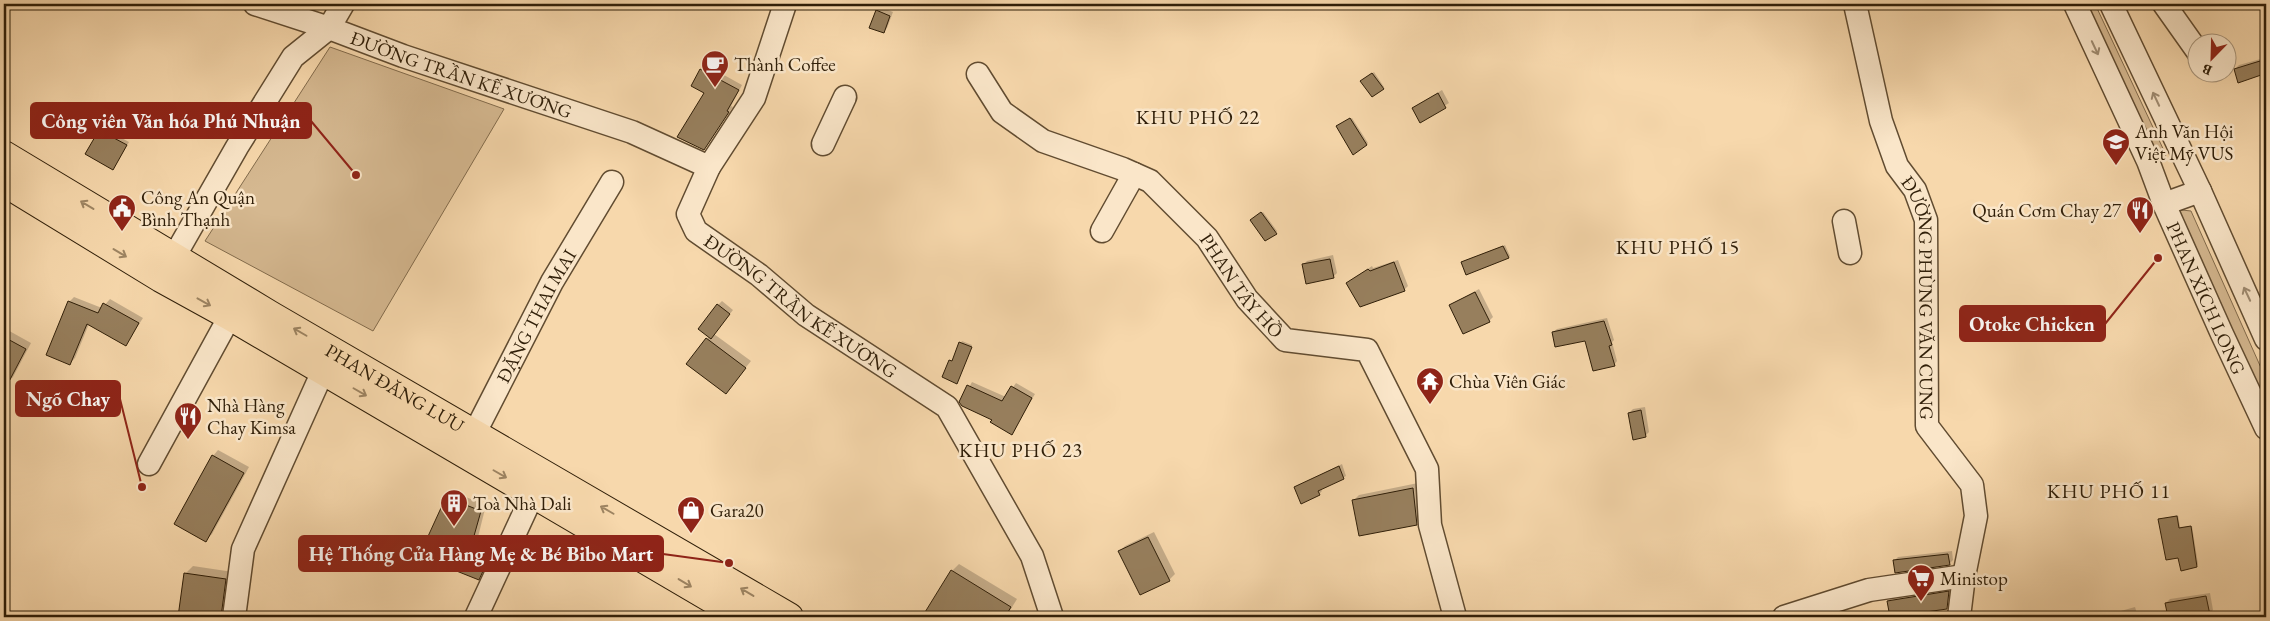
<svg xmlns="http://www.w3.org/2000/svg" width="2270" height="621" viewBox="0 0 2270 621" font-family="'EB Garamond',serif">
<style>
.green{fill:#d5b890;stroke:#826b4c}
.shadow{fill:#0003}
.building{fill:#977f5d;stroke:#2f1e08}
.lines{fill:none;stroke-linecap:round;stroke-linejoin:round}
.minor-casing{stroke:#614c31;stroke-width:25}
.major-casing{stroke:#2f1e08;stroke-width:30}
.minor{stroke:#fae6c9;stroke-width:22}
.major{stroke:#f7d8ac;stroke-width:28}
.oneway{stroke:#9f8c72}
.oneway2{stroke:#9d8462}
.labels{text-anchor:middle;stroke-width:5;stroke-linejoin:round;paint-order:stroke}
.poi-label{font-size:19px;fill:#2f1e08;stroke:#fae6c9;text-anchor:start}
.street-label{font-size:19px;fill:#2f1e08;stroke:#fae6c9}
.neighbourhood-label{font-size:20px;letter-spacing:1px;fill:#2f1e08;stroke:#fae6c9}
.leader{fill:none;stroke:#8f2418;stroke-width:2}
.callout-dot{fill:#8f2418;stroke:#fae6c9;stroke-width:2}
.callout{fill:#8f2418;stroke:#8f2418;stroke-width:2}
.callout-label{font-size:20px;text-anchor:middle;font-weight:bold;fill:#fff}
</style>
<rect width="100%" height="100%" fill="#f7d8ac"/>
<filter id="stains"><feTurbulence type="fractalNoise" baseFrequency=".004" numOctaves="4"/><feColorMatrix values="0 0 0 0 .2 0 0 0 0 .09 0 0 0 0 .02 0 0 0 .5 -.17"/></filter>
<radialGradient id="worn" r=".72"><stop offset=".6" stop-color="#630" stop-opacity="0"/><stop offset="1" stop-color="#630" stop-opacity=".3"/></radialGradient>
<g class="green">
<path d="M 2081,4 L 2095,4 L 2166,155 L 2160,163 Z"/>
<path d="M 330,47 L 504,109 L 373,331 L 205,241 Z"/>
<path d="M 2182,210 L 2191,211 L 2266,379 L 2266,417 L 2179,212 Z"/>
</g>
<g class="shadow">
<path d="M 881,7 L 893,12 L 887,28 L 883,32 L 877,11 Z"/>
<path d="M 2264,58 L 2266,71 L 2264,73 L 2235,69 L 2239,65 Z"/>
<path d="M 706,65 L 742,85 L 731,106 L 733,107 L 704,149 L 705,92 L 701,70 Z"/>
<path d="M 1374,72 L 1384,87 L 1383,88 L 1364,79 Z"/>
<path d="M 1442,90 L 1449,103 L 1420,121 L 1413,108 Z"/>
<path d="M 1352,118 L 1368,143 L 1367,144 L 1340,125 Z"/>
<path d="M 103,128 L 129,142 L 113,169 L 100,131 Z"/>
<path d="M 1263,212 L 1277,231 L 1276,233 L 1253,219 Z"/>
<path d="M 1505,245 L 1510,256 L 1509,257 L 1464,261 Z"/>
<path d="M 1333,255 L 1337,273 L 1333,277 L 1303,265 L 1307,261 Z"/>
<path d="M 1398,260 L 1408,286 L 1404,290 L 1352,280 L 1372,266 L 1373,268 Z"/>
<path d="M 1479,289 L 1493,317 L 1489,321 L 1450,305 Z"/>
<path d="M 74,297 L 102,308 L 110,299 L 143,318 L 126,344 L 89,324 L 75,358 L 70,363 L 69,302 Z"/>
<path d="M 722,301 L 733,310 L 714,334 L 751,361 L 726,392 L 707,339 L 709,336 L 718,305 Z"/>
<path d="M 1607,318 L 1614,340 L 1612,342 L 1617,361 L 1614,365 L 1585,340 L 1553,332 L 1557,329 Z"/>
<path d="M 4,328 L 31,343 L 13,377 L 7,383 L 4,381 Z"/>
<path d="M 962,341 L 972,345 L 958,381 L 943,377 Z"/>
<path d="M 972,382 L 1006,397 L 1016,383 L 1035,394 L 1012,433 L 993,419 L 961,402 Z"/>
<path d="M 1645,407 L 1649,432 L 1645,436 L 1629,413 L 1633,409 Z"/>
<path d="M 218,450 L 249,467 L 212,534 L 206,540 L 213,456 Z"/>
<path d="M 1342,464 L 1346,476 L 1321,489 L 1322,491 L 1319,494 L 1295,487 Z"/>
<path d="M 1418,483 L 1422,518 L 1416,524 L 1353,501 L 1359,495 Z"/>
<path d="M 453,492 L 486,505 L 478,537 L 496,547 L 484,573 L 478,579 L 447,498 Z"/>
<path d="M 2178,515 L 2180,527 L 2192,526 L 2198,564 L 2197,566 L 2179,556 L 2159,520 Z"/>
<path d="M 1154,532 L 1175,574 L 1169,580 L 1119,552 L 1125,546 Z"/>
<path d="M 1952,551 L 1953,560 L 1949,564 L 1894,561 L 1898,557 Z"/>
<path d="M 959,564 L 1017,599 L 1006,617 L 924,617 L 952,571 Z"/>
<path d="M 193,566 L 233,572 L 233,617 L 179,617 L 185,574 Z"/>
<path d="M 1954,586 L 1952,602 L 1946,608 L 1892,617 L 1888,601 L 1894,595 Z"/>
<path d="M 2210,593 L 2213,610 L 2210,613 L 2191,617 L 2169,617 L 2166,603 L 2170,599 Z"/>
<path d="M 2135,607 L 2138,617 L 2101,617 L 2103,616 Z"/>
</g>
<g class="building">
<path d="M 876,10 L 890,16 L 884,33 L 869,28 Z"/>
<path d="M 2260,61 L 2264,74 L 2238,83 L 2234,69 Z"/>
<path d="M 700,69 L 739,90 L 727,111 L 729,112 L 704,150 L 677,137 L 704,93 L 691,86 Z"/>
<path d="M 1372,73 L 1384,89 L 1372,97 L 1360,81 Z"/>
<path d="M 1438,93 L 1446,108 L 1420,123 L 1412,108 Z"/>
<path d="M 1350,118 L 1367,145 L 1353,155 L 1336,126 Z"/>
<path d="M 99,130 L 127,145 L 113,170 L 85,154 Z"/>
<path d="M 1261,212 L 1277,234 L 1265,241 L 1250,220 Z"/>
<path d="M 1503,246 L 1509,258 L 1466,275 L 1461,262 Z"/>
<path d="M 1330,259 L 1334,278 L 1306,284 L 1302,264 Z"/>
<path d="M 1394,262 L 1405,291 L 1360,307 L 1346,283 L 1368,269 L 1370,271 Z"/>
<path d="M 1475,292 L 1490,322 L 1463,334 L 1449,305 Z"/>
<path d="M 68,301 L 98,313 L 103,303 L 139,323 L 126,346 L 87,324 L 70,365 L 46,355 Z"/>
<path d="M 717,304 L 730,314 L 711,339 L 698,329 Z"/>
<path d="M 1604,321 L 1612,345 L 1609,346 L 1615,366 L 1593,371 L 1585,341 L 1555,347 L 1552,332 Z"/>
<path d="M 4,337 L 26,349 L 4,391 Z"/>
<path d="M 706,338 L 746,368 L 726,394 L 686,364 Z"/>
<path d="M 959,342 L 972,347 L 957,384 L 942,377 L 949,360 L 952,361 Z"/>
<path d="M 967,385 L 1002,401 L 1011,386 L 1032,398 L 1012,435 L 990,422 L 992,420 L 962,406 L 959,402 Z"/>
<path d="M 1641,410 L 1646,437 L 1633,440 L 1628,413 Z"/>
<path d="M 212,455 L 244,473 L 206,542 L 174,524 Z"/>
<path d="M 1339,466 L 1344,479 L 1318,491 L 1320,495 L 1301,504 L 1294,487 Z"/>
<path d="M 1413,488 L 1417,525 L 1359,536 L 1352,500 Z"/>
<path d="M 446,497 L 481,511 L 472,543 L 491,553 L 479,580 L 419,556 Z"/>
<path d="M 2177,516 L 2179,528 L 2191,526 L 2197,567 L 2181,571 L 2178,558 L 2166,560 L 2158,519 Z"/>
<path d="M 1148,537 L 1170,581 L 1140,595 L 1118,551 Z"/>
<path d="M 1948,554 L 1950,565 L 1895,573 L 1893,560 Z"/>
<path d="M 951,570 L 1011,607 L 1005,617 L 922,617 Z"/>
<path d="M 184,573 L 226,579 L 221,617 L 178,617 Z"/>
<path d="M 1949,591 L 1947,609 L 1890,617 L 1887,601 Z"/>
<path d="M 2206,596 L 2210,615 L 2197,617 L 2168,617 L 2165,603 Z"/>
</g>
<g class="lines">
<g class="minor-casing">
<g id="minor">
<path id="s1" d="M 255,4 L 329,28 L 403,56 L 632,132 L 709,167 L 688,214 L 696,231 L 759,275 L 806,315 L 947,407 L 1032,556 L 1052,617"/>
<path id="s2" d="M 1855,4 L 1881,121 L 1897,166 L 1915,190 L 1926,220 L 1927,426 L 1972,485 L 1976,516 L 1964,576 L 1959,617"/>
<path id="s3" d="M 2075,4 L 2148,161 L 2164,204 L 2222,334 L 2266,428"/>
<path d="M 2111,4 L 2200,191 L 2266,339"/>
<path d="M 2164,4 L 2198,52"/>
<path id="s4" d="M 978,74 L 1002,112 L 1043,141 L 1123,169 L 1150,181 L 1207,238 L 1247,299 L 1285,340 L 1367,350 L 1427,469 L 1430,525 L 1455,617"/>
<path d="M 823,144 L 845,97"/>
<path d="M 709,167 L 754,98 L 785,4"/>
<path d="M 2164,204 L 2200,191"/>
<path d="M 1844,221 L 1850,253"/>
<path d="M 1102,231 L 1134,174"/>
<path d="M 166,271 L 237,147 L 293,57 L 329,28 L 343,4"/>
<path id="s5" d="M 467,448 L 552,282 L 612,182"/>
<path d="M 149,464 L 230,316"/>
<path d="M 234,617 L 243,549 L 323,371"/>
<path d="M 476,617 L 533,494"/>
<path d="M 1784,617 L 1869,590 L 1964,576"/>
</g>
</g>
<g class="major-casing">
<g id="major">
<path id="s6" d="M 4,155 L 270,315 L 789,617"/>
<path d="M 4,182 L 161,278 L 230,316 L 743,617"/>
</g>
</g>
<use href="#minor" class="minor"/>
<use href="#major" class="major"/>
</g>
<defs><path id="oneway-shaft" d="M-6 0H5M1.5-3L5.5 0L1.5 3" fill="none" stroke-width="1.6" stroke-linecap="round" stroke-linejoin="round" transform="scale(1.25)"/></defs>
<g class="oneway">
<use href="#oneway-shaft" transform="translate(2095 48) rotate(65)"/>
<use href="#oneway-shaft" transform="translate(2156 99) rotate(-115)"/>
<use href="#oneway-shaft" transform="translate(2247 294) rotate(-115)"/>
</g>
<g class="oneway2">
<use href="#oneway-shaft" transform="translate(87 205) rotate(-149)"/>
<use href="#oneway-shaft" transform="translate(120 253) rotate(31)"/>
<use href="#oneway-shaft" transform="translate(204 302) rotate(29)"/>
<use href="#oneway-shaft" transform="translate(300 332) rotate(-150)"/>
<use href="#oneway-shaft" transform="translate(360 392) rotate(30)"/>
<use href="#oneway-shaft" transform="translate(500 474) rotate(30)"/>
<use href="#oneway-shaft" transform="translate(607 510) rotate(-150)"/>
<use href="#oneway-shaft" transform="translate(685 583) rotate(31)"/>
<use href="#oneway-shaft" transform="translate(747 592) rotate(-149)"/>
</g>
<defs>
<g id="cafe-pin" transform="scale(1.4375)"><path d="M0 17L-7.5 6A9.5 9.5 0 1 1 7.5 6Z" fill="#8f2418" stroke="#fae6c9"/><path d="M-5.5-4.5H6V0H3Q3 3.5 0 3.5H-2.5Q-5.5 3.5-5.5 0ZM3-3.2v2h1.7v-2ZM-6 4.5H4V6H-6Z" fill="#fff"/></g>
<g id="school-pin" transform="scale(1.4375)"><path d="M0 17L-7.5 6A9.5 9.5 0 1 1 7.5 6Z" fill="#8f2418" stroke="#fae6c9"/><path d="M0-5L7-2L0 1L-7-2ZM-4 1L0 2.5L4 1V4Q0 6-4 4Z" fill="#fff"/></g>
<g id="civic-pin" transform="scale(1.4375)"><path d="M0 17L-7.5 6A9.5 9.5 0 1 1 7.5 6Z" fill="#8f2418" stroke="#fae6c9"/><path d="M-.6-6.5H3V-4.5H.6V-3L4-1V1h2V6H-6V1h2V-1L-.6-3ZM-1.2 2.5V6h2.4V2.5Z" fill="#fff"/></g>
<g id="restaurant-pin" transform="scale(1.4375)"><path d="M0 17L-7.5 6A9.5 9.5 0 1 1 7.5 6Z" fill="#8f2418" stroke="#fae6c9"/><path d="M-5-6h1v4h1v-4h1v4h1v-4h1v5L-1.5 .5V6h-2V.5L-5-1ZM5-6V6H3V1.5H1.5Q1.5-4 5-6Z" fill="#fff"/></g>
<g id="temple-pin" transform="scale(1.4375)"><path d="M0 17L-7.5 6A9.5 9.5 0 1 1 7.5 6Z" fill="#8f2418" stroke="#fae6c9"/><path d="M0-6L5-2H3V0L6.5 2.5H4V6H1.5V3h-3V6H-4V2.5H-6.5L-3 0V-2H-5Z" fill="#fff"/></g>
<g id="building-pin" transform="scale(1.4375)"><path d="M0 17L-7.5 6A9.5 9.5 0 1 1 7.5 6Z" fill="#8f2418" stroke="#fae6c9"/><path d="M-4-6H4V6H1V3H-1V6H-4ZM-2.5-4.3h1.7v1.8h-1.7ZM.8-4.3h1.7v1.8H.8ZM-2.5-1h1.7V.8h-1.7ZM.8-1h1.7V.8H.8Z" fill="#fff"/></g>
<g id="shop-pin" transform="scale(1.4375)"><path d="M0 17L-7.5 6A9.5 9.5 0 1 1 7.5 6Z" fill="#8f2418" stroke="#fae6c9"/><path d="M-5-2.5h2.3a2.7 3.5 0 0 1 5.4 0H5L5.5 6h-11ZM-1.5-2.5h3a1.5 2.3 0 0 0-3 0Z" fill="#fff"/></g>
<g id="supermarket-pin" transform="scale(1.4375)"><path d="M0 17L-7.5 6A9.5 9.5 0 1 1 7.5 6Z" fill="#8f2418" stroke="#fae6c9"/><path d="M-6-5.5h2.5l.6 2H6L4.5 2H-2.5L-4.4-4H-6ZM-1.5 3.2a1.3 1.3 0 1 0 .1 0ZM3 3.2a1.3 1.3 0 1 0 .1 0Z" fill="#fff"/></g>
</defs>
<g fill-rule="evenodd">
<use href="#cafe-pin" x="715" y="64"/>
<use href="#school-pin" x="2116" y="142"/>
<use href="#civic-pin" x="122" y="208"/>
<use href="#restaurant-pin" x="2140" y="210"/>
<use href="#temple-pin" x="1430" y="381"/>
<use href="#restaurant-pin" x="188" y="416"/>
<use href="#building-pin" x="454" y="503"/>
<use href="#shop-pin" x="691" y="510"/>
<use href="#supermarket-pin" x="1921" y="578"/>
</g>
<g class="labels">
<g class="poi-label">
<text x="734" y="71">Thành Coffee</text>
<text x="2135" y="138">Anh Văn Hội<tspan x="2135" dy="22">Việt Mỹ VUS</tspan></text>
<text x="141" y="204">Công An Quận<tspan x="141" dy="22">Bình Thạnh</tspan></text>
<text x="2121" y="217" text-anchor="end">Quán Cơm Chay 27</text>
<text x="1449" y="388">Chùa Viên Giác</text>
<text x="207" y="412">Nhà Hàng<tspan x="207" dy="22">Chay Kimsa</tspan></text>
<text x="473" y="510">Toà Nhà Dali</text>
<text x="710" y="517">Gara20</text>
<text x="1940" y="585">Ministop</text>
</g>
<g class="street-label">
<text dy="7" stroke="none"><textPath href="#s1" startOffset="218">ĐƯỜNG TRẦN KẾ XƯƠNG</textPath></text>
<text dy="7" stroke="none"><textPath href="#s4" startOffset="349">PHAN TÂY HỒ</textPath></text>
<text dy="7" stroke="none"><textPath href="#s3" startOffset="322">PHAN XÍCH LONG</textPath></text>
<text dy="7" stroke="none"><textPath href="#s2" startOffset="306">ĐƯỜNG PHÙNG VĂN CUNG</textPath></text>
<text dy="7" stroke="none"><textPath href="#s1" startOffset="682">ĐƯỜNG TRẦN KẾ XƯƠNG</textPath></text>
<text dy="7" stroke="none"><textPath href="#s5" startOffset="149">ĐẶNG THAI MAI</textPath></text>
<text dy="7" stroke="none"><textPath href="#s6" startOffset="455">PHAN ĐĂNG LƯU</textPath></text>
</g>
<g class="neighbourhood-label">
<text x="1198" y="124">KHU PHỐ 22</text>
<text x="1678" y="254">KHU PHỐ 15</text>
<text x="1021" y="457">KHU PHỐ 23</text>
<text x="2109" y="498">KHU PHỐ 11</text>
</g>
</g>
<path class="leader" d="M356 175L311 121M2158 258L2105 324M142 487L120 399M729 563L663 554"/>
<g class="callout-dot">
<circle cx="356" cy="175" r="5"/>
<circle cx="2158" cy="258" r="5"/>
<circle cx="142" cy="487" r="5"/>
<circle cx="729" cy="563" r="5"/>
</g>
<g class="callout">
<rect x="31" y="103" width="280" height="35" rx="5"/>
<rect x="1960" y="306" width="145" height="35" rx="5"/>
<rect x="16" y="381" width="104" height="35" rx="5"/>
<rect x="299" y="536" width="364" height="35" rx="5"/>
</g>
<g class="callout-label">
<text x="171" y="128">Công viên Văn hóa Phú Nhuận</text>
<text x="2032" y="331">Otoke Chicken</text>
<text x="68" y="406">Ngõ Chay</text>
<text x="481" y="561">Hệ Thống Cửa Hàng Mẹ &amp; Bé Bibo Mart</text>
</g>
<rect width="2270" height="621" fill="none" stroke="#f7d8ac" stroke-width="20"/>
<rect x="5" y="5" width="2260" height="611" fill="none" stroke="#2f1e08" stroke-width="2.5"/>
<rect x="10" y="10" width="2250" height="601" fill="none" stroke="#2f1e08"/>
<g transform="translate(2212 58) rotate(203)"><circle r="24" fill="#fae6c9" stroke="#a9967c"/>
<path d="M0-4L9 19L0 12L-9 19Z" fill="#8f2418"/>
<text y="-8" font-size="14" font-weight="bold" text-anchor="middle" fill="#2f1e08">B</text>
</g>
<rect width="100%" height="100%" filter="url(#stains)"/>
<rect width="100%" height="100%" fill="url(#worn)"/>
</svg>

*The task*
Search the records for the word "worn". Copy each line where it appears.

*Written answer*
<radialGradient id="worn" r=".72"><stop offset=".6" stop-color="#630" stop-opacity="0"/><stop offset="1" stop-color="#630" stop-opacity=".3"/></radialGradient>
<rect width="100%" height="100%" fill="url(#worn)"/>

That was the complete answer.